- WORK TASK -
Your reply should be one number: how many lines of the records below contain the string "interactions".

(Source data)
**********

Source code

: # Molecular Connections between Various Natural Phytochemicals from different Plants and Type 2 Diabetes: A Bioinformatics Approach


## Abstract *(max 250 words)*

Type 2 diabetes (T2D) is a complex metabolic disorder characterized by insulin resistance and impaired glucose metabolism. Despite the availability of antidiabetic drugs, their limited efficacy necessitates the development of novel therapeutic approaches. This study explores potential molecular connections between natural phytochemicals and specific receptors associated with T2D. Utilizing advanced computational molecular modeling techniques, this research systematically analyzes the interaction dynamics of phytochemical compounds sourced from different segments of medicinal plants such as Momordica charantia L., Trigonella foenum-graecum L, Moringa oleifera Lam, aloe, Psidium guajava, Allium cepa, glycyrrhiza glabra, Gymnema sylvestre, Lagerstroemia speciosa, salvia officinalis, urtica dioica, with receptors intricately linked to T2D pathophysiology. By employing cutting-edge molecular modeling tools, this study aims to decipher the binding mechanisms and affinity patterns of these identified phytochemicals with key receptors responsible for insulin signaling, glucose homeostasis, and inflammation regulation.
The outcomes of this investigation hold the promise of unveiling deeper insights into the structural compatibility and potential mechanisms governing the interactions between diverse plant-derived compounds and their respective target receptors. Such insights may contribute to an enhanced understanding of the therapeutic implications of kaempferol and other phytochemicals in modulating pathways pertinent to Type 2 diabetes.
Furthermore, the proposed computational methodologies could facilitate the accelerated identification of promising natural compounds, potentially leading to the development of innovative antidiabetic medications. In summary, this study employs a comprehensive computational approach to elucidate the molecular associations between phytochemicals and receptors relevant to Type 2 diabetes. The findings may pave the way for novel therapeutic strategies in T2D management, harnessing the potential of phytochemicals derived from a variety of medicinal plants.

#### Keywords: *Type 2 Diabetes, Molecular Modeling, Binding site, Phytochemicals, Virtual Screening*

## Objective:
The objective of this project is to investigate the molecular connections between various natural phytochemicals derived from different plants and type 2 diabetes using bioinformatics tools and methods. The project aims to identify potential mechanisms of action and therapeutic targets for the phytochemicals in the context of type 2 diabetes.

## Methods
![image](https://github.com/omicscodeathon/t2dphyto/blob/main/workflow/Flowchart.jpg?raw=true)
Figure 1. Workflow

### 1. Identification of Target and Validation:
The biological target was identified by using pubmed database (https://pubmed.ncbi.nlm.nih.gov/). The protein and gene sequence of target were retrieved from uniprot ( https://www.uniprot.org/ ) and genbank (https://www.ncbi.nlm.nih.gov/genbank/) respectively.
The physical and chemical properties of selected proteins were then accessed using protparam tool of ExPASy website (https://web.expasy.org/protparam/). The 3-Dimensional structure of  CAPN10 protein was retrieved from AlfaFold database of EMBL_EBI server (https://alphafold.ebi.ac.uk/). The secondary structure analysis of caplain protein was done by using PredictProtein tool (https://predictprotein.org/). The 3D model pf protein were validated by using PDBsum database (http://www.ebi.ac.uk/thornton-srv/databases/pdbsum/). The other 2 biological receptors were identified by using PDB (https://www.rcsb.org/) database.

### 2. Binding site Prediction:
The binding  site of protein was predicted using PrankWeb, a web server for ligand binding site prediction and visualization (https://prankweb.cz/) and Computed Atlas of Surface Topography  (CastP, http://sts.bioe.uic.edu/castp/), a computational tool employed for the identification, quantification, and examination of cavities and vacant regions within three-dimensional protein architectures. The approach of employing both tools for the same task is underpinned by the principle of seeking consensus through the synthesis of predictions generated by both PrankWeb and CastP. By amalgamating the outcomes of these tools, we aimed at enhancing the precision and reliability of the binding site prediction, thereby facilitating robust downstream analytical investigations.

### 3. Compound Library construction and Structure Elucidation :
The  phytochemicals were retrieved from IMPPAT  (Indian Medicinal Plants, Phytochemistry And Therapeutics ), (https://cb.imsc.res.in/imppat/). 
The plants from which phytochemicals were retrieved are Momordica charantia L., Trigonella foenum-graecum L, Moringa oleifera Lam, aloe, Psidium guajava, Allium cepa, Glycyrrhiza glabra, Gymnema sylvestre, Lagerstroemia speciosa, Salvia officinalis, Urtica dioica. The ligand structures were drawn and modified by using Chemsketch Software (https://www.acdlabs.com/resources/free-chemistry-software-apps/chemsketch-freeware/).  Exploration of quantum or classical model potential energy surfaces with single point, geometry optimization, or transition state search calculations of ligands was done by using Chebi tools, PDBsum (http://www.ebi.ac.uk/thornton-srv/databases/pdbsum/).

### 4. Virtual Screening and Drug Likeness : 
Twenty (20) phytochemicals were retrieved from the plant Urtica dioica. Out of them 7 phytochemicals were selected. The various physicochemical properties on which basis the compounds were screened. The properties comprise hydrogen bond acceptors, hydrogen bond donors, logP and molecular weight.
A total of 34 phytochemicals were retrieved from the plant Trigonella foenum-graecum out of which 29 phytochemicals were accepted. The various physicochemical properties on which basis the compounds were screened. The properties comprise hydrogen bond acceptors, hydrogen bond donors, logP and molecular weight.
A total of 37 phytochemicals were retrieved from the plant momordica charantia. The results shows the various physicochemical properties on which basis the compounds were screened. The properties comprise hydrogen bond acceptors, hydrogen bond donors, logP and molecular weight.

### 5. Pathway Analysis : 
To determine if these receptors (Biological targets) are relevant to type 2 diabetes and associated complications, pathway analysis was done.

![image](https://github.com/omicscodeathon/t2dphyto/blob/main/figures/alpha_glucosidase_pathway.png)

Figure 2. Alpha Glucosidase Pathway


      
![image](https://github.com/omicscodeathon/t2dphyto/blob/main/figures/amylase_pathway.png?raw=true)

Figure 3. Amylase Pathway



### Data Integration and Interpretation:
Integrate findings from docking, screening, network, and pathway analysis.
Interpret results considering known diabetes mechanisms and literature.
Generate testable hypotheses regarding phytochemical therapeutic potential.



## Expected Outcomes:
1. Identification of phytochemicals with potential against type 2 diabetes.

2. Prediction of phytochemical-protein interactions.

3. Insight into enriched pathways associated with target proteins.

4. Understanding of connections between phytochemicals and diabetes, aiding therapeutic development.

**********

- ANSWER TO THIS EXERCISE -
2